Pitchers who give up historic home runs have their ways of dealing with infamy

By Jack McCallum

On the fourth of April, Mark McGwire took the San Diego Padres' Don Wengert yard, but no one contacted Tracy Stallard. Big Mac finished the month with 11 homers, and America started to whisper the magic words Roger Maris, but the names Al Downing and Ralph Branca stayed out of the headlines. However, as Sammy Sosa entered the chase and the dinger totals grew and the record became a case of who and when, not if, I started to wonder: What unfortunate would enter the exclusive club of Epic Home Run Victims?

The club's charter member is Branca, who on Oct. 3, 1951, threw a Polo Grounds gopher ball that hurled him and his Brooklyn Dodgers into infamy, Bobby Thomson into immortality and the New York Giants into the World Series. A decade later it was Stallard of the Boston Red Sox, who dished out Maris's 61st at Yankee Stadium, and 13 years after that it was the Los Angeles Dodgers' Downing, who was on the Atlanta-Fulton County Stadium hill when Hank Aaron passed the Babe with his 715th. Now 24 years had passed. Would the club's doors open again?

June. July. Branca's name surfaced from time to time in newspaper stories. That was typical, because for years Branca has traded on the notoriety he acquired on that fateful autumn afternoon. He and Thomson have chatted their way through scores of rubber-chicken benefits, old-timers' dinners and celebrity golf tournaments, each recounting ad nauseam—albeit with considerably more nauseam for Branca—the Shot Heard Round the World. "I see more of Bobby than I do of my wife," says Branca. One could criticize him for overexposure, I suppose, but I kind of like the good-natured, old-school, see-it-happened-this-way life that the Dodger has made for himself out of his moment of infamy.

August. September. Efforts to reach Stallard were mostly futile, and that was typical too. Stallard, who turned the magic age of 61 on Aug. 31, is no J.D. Salinger, but neither has he made a second career out of the happenstance that put him on the mound against Maris. He lives quietly in Wise, Va., working in construction, and in the weeks leading up to number 62, he not only refused most interview requests but also declined the St.

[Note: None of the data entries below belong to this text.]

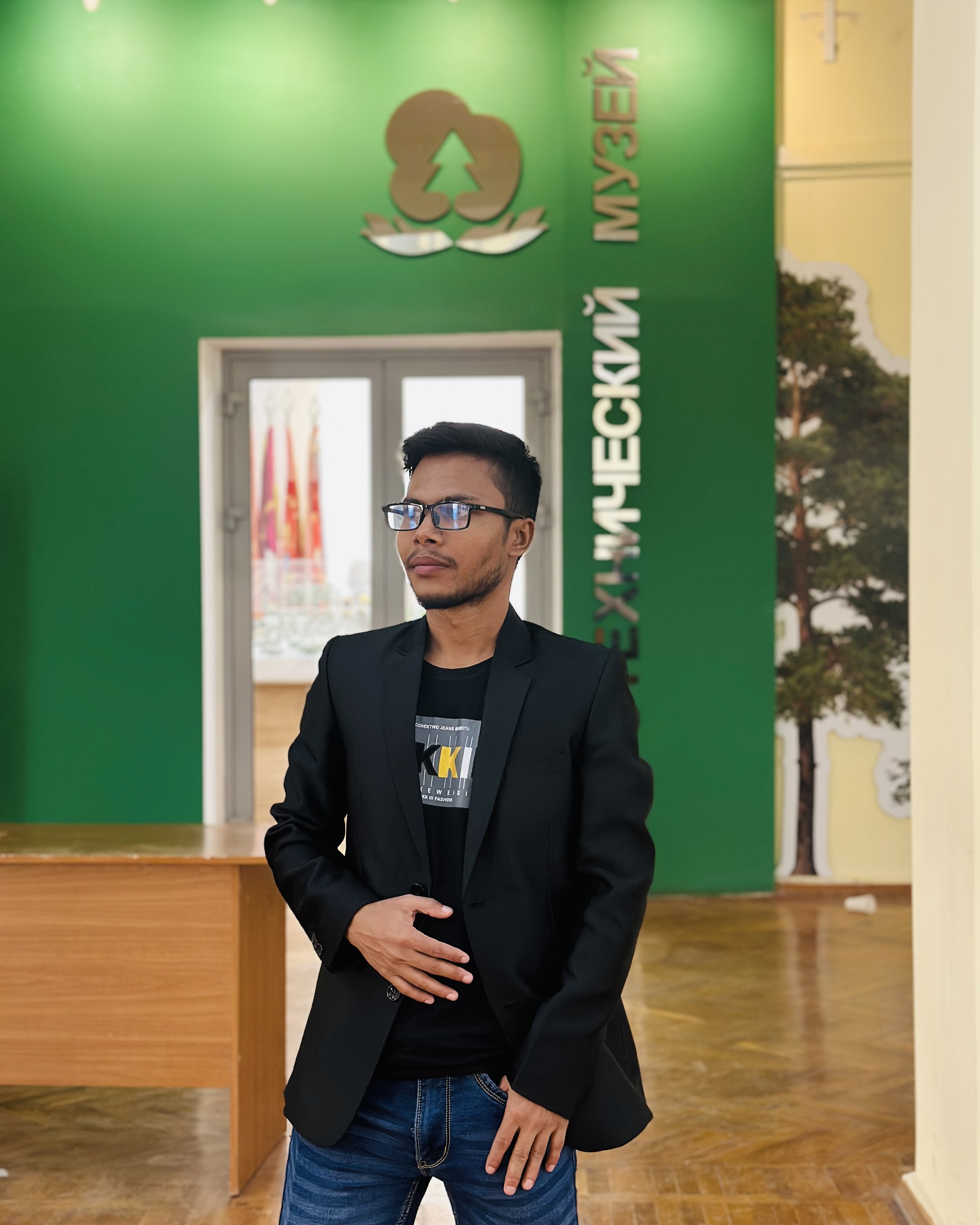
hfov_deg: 29.7
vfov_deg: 36.7
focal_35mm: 51
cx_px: 483
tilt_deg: +0.3
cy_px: 587
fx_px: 1849
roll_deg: +0.6
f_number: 1.78
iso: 320
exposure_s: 1/50
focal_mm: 6.86
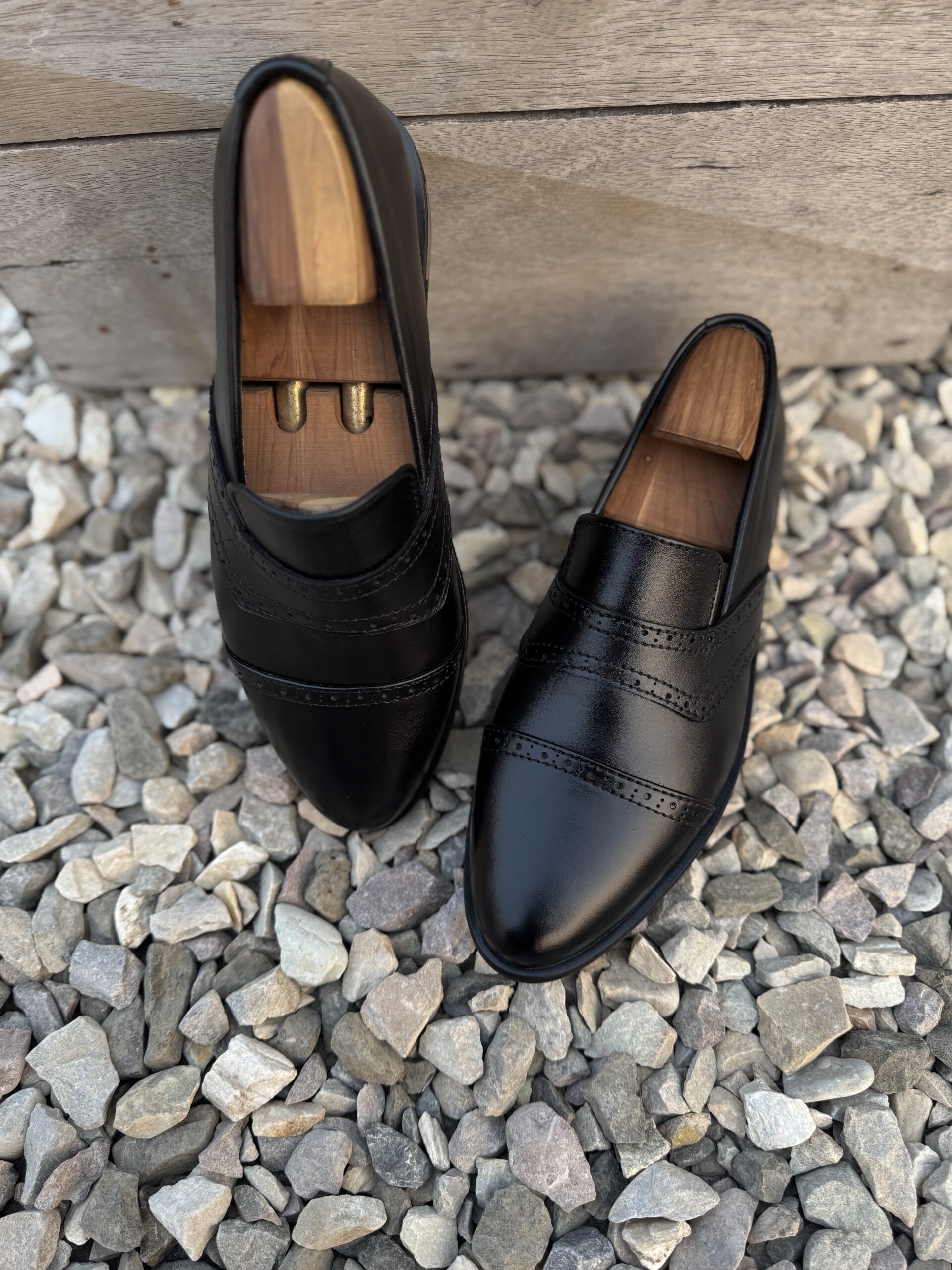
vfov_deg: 71.6
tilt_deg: -65.1
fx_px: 880
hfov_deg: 56.8
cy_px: 635
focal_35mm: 24
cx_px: 476
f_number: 1.78
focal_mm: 6.76
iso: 64
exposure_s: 1/121
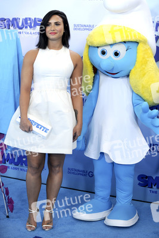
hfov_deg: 17.1
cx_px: 80
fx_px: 530
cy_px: 119
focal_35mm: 80
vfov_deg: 25.4
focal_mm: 80
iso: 1000
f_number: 3.5
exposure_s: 1/250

Louis Cardinals' invitation to participate in the traveling loveathon that began to surround McGwire. When The New York Times finally reached him by phone, Stallard said he'd never felt ashamed of giving up number 61, but neither did he feel particularly like celebrating it. I kind of like that attitude too.

Downing was not too much in evidence during the chase either, but he surfaced in July, along with Aaron, at a card show in Raleigh, N.C. He was compensated for the appearance (he wouldn't say how much) and said that it was the first time he had earned a dime on ushering the Hammer into the record books. I kind of like that, too.

On Sept. 8, McGwire deposited a fourth-inning pitch a few feet over the leftfield wall of Busch Stadium for the Maris-breaking 62nd. Steve Trachsel of the Chicago Cubs—come on down and join the club! The passwords, as he probably knew when he threw that shin-high fastball, are ignominy and
bad timing. But, hey, we're in the Era of Crassness, when people would hawk their gallbladder on QVC for the right price, and there's a buck to be made on, well, ignominy and bad timing. Trachsel, evidently, will look for his price; he will not, unlike Downing, take a quarter of a century to cash in. "Steve's teammates were saying that giving up the homer was like getting a $10,000-a-year annuity for the rest of his life," said Alan Meersand, Trachsel's agent. "Steve's waiting to find out what endorsement opportunities might be available."

Well, who am I to stand in judgment? Maybe Trachsel, history's loser, should get his. But I'd like to gently remind him that there are such things as dignity and restraint. Don't find yourself at age 50 signing official replica number 62 balls at card shows. Don't put your name on a bunch of tacky commercials. Take your place in history with humor and grace and, what the heck, play a little golf with Big Mac. From what I understand, he hits it a long way.